Task statement: Please copy out every line of the entries below word for word, omitting the pictures.

[Chart analysis data]
=== Begin Enclosure ===
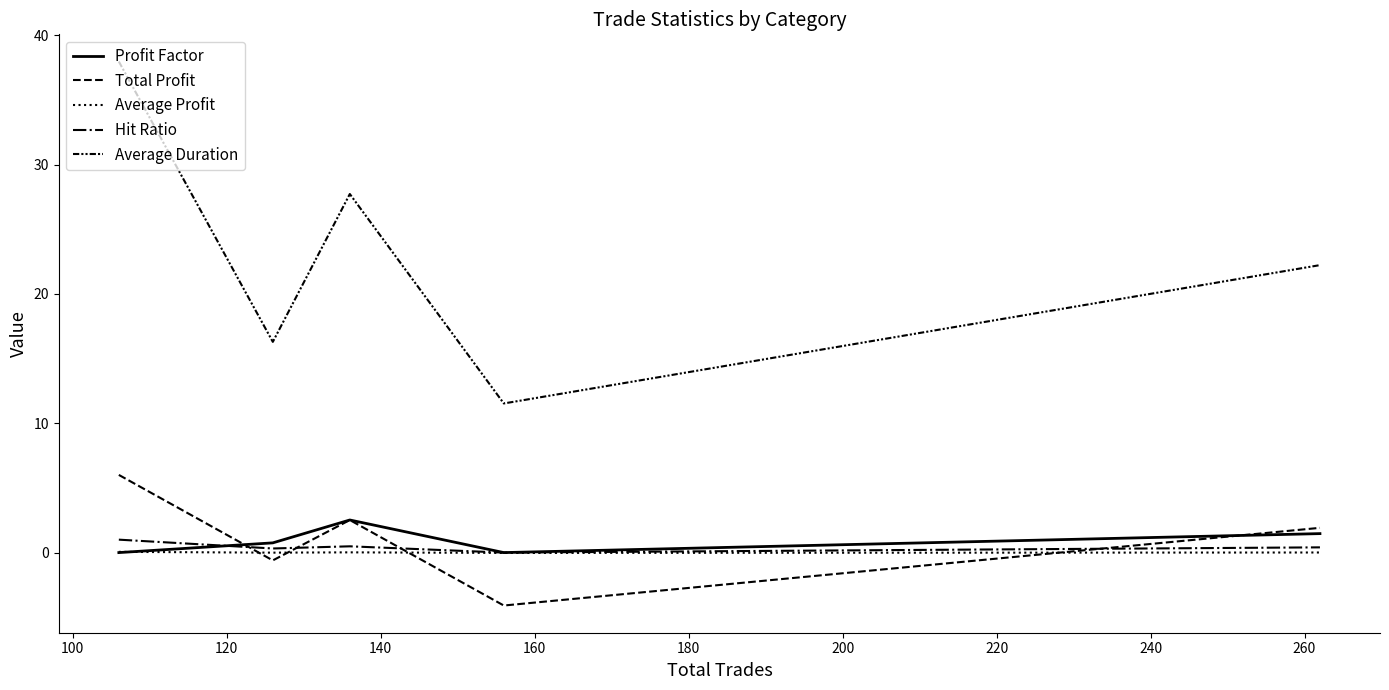

What is the smallest value displayed?

-4.1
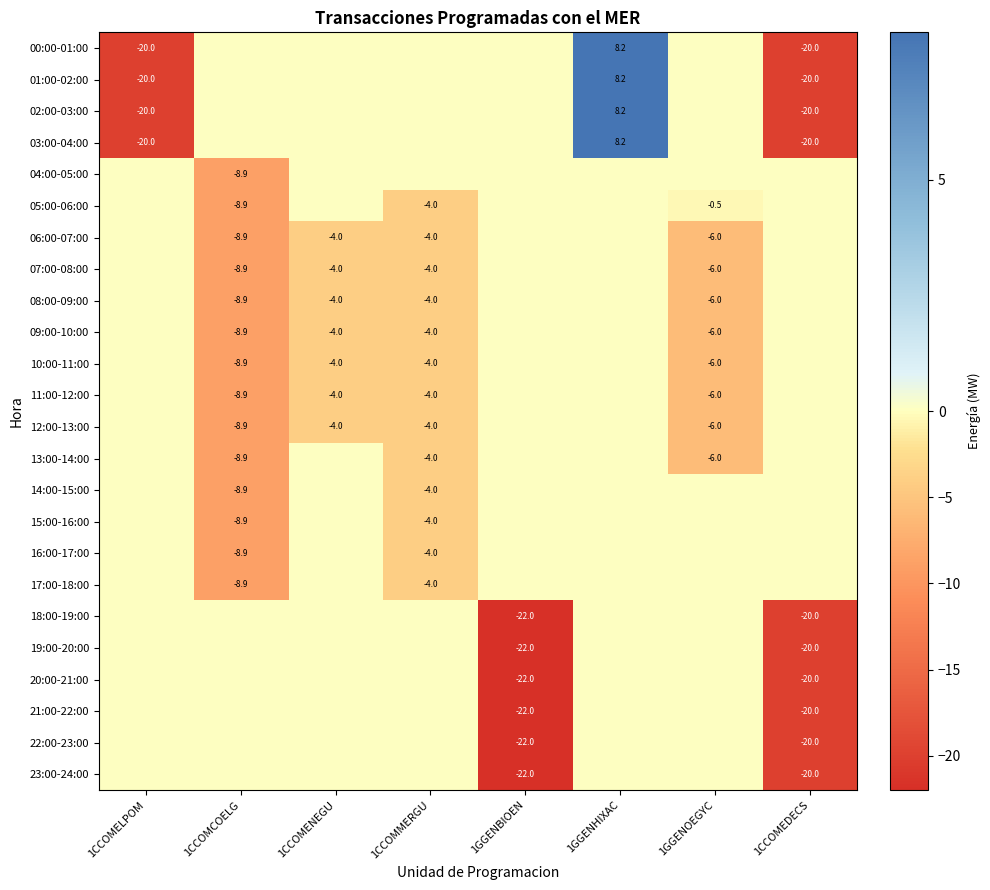

How many data points does each series have?

8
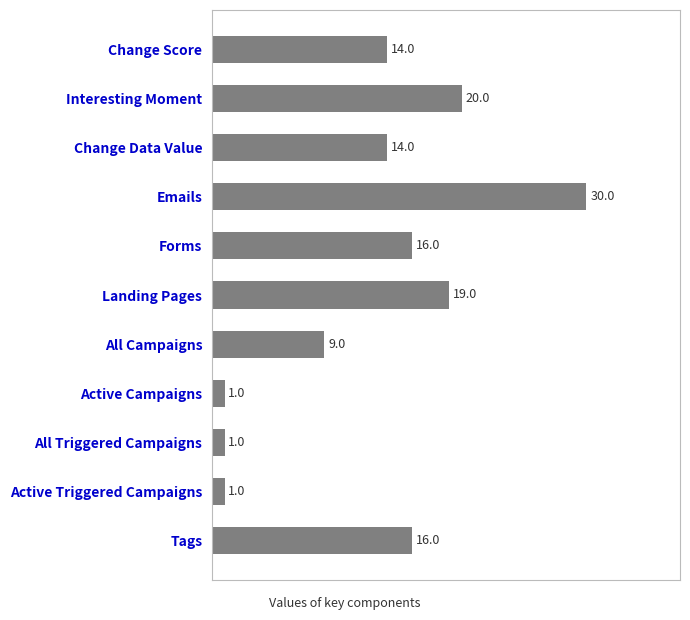

Count the number of data series in this chart.

1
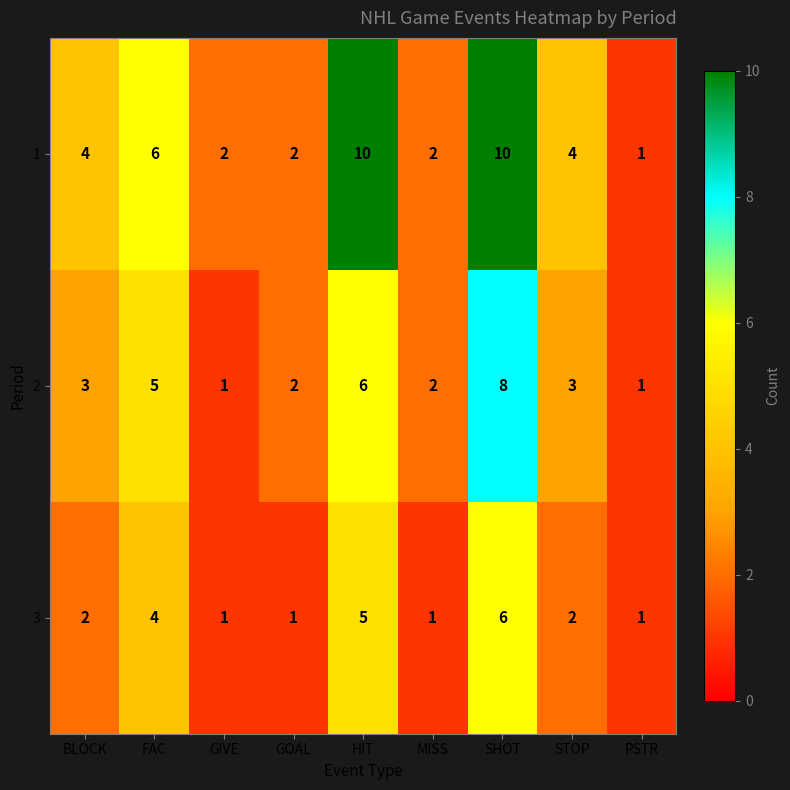

What is the sum of all 1 values?

41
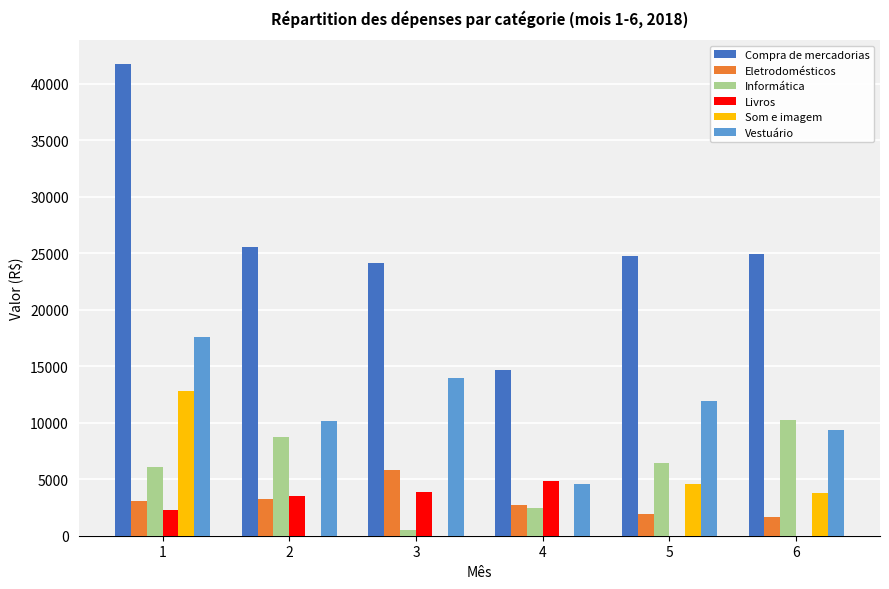

What is the maximum value for Compra de mercadorias?

41773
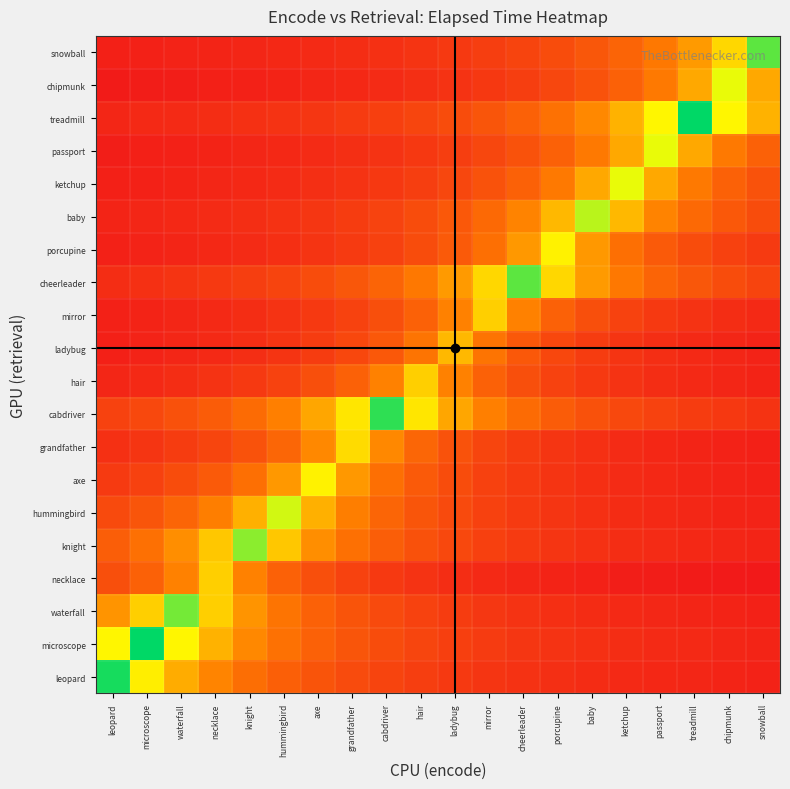

At which category is the sum across all series the highest?

cabdriver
=== End Enclosure ===
Exercise response:
What is the smallest value displayed?

-4.1

How many data points does each series have?

8

Count the number of data series in this chart.

1

What is the sum of all 1 values?

41

What is the maximum value for Compra de mercadorias?

41773

At which category is the sum across all series the highest?

cabdriver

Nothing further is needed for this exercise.